October 1, 2011

Made For TV: David Howell Design Defines Media Storm’s New York Office

Weathered barn siding. A heap of vintage television sets. A conference room that might be mistaken for a Viennese café. With a few unlikely, memorable gestures, David Howell Design has defined the New York office of Media Storm, an advertising agency best known for interactive campaigns on behalf of TV’s Glee, Bridezillas, and American Idol.

First to appear is the barn siding-as a feature wall in the elevator lobby, with Media Storm’s name routed and seared into the wood as literal “branding.” Visible just beyond the receptionists are the TVs, several with the cathode ray tubes removed in favor of LCD screens looping Media Storm reels that crackle with quaint fake static. And directly across from this amiable homage is the cozy faux café.

Bead-board lines the walls, blackand-white mosaic tile covers the floor, opaline glass globes descend from the ceiling, and lace curtains hang at the windows. In addition to the marble-topped tables for two, this improbable conference room offers a selection of wooden and metal chairs and a long banquette covered in tufted green vinyl. Mix and match to suit your meeting.

Smaller meeting rooms boast the occasional flourish. For example, there’s nautical rope crisscrossing overhead in one and trompe l’oeil bookshelf wallpaper in another, cast as a library. Most of the 8,900-square-foot interior, however, is decidedly simple and budget-conscious. The unadorned aesthetic unifies Media Storm proper and its two in-house satellite agencies: HIP Genius, for entertainmentand digital marketing, and Maude, the endearingly named strategic creative group.

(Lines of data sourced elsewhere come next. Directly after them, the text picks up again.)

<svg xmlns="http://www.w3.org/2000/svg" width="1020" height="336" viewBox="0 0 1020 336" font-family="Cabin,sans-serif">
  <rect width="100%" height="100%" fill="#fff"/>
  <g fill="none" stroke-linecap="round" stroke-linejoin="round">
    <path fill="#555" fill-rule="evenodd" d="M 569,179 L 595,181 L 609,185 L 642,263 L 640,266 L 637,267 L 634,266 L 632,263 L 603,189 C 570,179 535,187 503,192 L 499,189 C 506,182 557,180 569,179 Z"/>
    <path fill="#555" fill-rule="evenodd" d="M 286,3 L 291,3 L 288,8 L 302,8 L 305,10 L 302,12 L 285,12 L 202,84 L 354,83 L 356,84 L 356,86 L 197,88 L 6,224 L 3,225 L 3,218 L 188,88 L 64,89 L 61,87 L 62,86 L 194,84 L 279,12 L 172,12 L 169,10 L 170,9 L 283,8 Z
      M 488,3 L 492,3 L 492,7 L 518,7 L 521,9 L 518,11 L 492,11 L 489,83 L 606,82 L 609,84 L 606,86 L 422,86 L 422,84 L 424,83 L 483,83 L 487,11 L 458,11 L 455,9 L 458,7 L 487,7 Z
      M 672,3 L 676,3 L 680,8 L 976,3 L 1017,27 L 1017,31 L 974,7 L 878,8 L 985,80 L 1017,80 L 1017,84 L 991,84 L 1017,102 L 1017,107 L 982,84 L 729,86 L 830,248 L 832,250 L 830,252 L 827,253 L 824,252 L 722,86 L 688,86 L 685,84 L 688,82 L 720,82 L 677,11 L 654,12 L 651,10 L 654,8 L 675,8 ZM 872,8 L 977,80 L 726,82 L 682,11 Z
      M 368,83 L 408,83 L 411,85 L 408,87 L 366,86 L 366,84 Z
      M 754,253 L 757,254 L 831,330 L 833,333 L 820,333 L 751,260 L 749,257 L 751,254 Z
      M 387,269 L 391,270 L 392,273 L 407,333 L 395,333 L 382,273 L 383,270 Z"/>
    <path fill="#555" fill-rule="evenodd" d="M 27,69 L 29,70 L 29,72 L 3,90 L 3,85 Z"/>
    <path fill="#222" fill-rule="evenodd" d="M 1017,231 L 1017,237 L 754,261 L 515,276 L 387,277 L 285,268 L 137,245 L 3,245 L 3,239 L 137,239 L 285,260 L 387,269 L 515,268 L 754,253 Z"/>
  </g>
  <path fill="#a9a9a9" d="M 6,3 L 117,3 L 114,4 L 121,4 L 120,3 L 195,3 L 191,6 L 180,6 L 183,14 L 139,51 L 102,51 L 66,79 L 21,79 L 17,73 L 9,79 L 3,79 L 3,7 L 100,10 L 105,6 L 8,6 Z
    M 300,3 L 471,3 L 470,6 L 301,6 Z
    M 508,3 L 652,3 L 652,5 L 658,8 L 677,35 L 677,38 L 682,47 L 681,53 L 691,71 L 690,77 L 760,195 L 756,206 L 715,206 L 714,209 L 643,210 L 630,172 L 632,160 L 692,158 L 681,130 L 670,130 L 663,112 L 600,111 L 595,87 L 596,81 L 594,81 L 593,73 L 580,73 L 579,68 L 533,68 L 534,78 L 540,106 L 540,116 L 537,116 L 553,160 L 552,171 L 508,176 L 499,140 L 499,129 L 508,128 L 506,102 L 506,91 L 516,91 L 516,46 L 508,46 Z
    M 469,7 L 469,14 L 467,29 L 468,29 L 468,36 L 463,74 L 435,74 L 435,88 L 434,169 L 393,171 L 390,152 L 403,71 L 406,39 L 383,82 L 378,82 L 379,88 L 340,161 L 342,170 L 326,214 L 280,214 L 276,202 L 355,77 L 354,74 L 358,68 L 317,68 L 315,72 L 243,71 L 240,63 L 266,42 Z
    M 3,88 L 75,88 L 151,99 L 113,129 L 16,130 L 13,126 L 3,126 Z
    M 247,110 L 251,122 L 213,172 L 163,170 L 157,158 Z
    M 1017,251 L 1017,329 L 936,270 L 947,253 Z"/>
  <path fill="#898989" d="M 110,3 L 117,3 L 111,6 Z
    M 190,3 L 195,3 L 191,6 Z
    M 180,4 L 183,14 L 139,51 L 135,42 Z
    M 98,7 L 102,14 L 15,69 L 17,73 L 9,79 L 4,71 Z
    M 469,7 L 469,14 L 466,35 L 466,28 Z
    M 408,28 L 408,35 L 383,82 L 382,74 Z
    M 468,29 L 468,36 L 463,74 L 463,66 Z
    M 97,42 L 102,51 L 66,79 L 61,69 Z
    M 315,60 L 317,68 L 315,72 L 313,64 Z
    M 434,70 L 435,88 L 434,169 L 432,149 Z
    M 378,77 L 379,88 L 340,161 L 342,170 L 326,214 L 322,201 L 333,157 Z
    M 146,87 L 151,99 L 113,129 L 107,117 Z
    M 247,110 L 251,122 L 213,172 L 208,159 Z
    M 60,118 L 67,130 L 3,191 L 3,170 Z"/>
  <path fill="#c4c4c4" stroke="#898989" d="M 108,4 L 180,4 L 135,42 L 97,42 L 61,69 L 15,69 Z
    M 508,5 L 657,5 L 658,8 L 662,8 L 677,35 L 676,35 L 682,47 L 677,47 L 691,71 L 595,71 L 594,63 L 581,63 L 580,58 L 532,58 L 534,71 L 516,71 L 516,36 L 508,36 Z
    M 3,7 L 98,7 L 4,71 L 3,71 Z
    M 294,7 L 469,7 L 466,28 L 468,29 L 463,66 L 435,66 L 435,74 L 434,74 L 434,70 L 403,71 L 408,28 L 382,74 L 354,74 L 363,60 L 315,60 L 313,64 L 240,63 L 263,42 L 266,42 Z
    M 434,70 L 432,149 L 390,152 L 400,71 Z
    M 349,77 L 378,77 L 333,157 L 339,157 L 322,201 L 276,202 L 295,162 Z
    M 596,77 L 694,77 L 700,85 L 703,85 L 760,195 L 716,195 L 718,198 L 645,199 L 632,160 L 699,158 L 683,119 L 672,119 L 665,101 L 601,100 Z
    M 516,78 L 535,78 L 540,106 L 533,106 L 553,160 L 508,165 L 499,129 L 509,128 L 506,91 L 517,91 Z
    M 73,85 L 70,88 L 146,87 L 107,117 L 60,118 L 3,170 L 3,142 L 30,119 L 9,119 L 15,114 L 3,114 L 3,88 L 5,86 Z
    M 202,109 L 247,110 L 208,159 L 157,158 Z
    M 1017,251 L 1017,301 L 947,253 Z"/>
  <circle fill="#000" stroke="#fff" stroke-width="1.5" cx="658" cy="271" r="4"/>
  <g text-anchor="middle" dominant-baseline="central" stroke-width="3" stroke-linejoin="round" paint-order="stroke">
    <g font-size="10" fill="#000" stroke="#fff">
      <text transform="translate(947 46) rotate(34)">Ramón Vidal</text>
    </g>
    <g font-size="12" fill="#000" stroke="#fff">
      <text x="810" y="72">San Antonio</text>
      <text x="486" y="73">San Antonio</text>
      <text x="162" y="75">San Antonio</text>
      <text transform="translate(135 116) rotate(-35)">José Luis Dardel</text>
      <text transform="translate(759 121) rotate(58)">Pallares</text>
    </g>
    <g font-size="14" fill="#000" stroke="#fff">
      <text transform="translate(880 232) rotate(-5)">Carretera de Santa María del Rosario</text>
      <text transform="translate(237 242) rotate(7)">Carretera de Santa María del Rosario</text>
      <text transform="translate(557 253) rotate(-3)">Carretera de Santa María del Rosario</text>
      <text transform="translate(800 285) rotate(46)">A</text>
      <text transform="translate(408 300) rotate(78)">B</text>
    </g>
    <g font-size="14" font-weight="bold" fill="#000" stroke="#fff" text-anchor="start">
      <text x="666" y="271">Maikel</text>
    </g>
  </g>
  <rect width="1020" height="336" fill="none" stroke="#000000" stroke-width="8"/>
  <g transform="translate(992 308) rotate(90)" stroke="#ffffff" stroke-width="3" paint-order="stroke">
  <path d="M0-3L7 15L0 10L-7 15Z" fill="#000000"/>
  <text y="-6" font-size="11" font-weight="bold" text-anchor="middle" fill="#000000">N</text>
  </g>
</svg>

Salvage and reuse are leitmotifs. David Howell left the cheerful existing kitchen in place. The former printing house’s concrete columns look perfectly at home, too.

Running across the engineered cement floor of the friendly, flexible studio, bamboo-plywood bench desks sit end to end. Task chairs line both sides of the work surfaces, but central dividers with inserts of warm gray postindustrial recycled felt do triple duty as visual and acoustical barriers and tackboards. Between this busy spine and the modest perimeter offices are a few workstations brought over from Media Storm’s previous location.

Managing partner Craig Woerz, who co-founded the agency, occupies a small but manly corner office. “It’s a throwback to a Mad Men type of feel,” he says, standing on a rug woven from leather belts, next to a classic fireside chair. Yet Howell asserts that the style statement is definitely more than a tribute to TV’s greatest hits: “Craig envisioned a work environment that makes the employees and clients feel at home.” (That’s a natural for Howell, who usually designs residential projects.)

Howell and senior associate Jill Diamant dug around for the originality and authenticity that would best reflect the cultural medley of Media Storm and its one-room satellites. Artisans instantly aged the bead-board wainscoting in the faux café. Photos, framed on the wall above, are contributions from Howell’s own European vacations.

“Media Storm really challenged us to make the conference and meeting rooms dynamic without being too distracting,” he says. “The results were these quite varied experiences.” In a way, it’s like traveling from one studio set to another, a sensation familiar to TV pitchmen.